DSPy — Does It Live Up To The Hype?

The DSPy framework promises to replace manual prompt engineering with a programming framework for auto-tuned prompts. Let’s see whether this lives up to this promise, through a case-study

Published in

EMAlpha

10 min readMar 12, 2024

Prompt Engineering is dead. At least, that’s what a bold study claims backed by DSPy as the underlying engine. First, a bit of context on why everyone is so excited by this. Let’s face it — data scientists have become prompt engineers over the last year (sorry, someone had to say it). So why are the same folks whose jobs could be taken over by a repository, so interested in this? Well because it is reminiscent of the good old days (remember when you were training or fine-tuning models like BERT a year ago — ah that feels like such a long time back).

The premise of DSPy is fascinating —what if we could train prompts in the same way we train model parameters? This idea has shown promise in academic settings — led by Stanford research. In another paper, researchers from VMWare showed that automated prompt optimization (powered by DSPy) emerged as the winner over human tuned prompts.

Following this, IEEE released a perspective titled Prompt Engineering Is Dead. They make the bold claim:

According to one research team, no human should manually optimize prompts ever again.

So let’s dive into DSPy using a characteristic few-shot prompting example and see how it does!

Prompt Engineering Case-Study

The data below is from the SubjQA dataset. SubjQA provides a setting to study extractive QA systems and their performance. I’ve written a blog on fine-tuning RoBERTa on this dataset:

Fine-Tune Transformer Models For Question Answering On Custom Data

A tutorial on fine-tuning the Hugging Face RoBERTa QA Model on custom data and obtaining significant performance boosts

towardsdatascience.com

In the data below, ANSWERNOTFOUND is appended to the end of the context and the goal is either to extract the relevant answer from the text, or ANSWERNOTFOUND if the answer is not present.

While ChatGPT and other modern LLMs are used more for generative Q&A, you could design a prompt for purely extractive Q&A.

Here is an example prompt:

You are an extractive question answerer. 
Answer the question from the context, only extracting sections from the text. 
Make sure to answer ONLY with passage sections. 
If the answer is not relevant, answer with the 
last word from the context: ANSWERNOTFOUND

Here are some examples:

---
Question:...
Context:...
Answer:...
---

As you can see, for my (minimally) human engineered prompt, ChatGPT is able to answer correctly when the context is not relevant to the question. Note: I had to hardcode this information apriori, as ChatGPT tended not to incorporate ANSWERNOTFOUND.

Setting Up DSPy

Now let’s setup DSPy for automated prompt engineering of the same task. First, DSPy enables a standard base pipeline for generating the answer based on boilder plate question, context, answer templates.

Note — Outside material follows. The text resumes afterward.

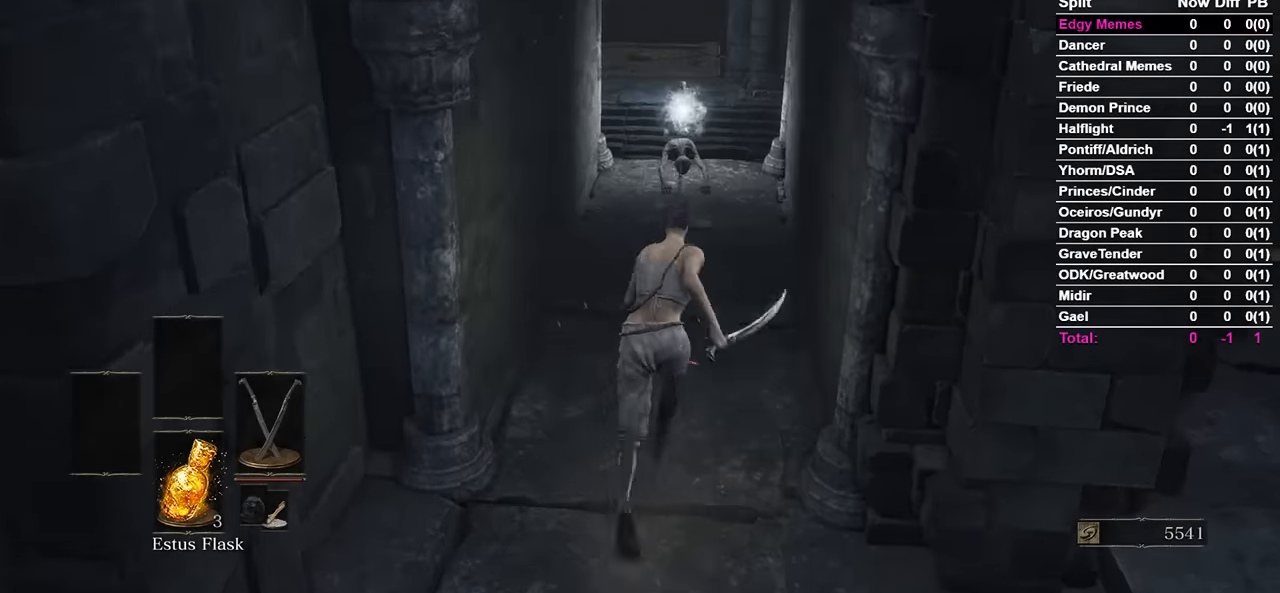
{"buttons": ["B"], "left_stick": "center", "right_stick": "center", "events": []}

class BasicQA(dspy.Signature):
    """Answer questions with short factoid answers."""

    question = dspy.InputField()
    answer = dspy.OutputField(desc="often between 1 and 5 words")

# Define the predictor.
generate_answer = dspy.Predict(BasicQA)

# Call the predictor on a particular input.
pred = generate_answer(question=dev_example.question,context = dev_example.context)

# Print the input and the prediction.
print(f"Question: {dev_example.question}")
print(f"Predicted Answer: {pred.answer}")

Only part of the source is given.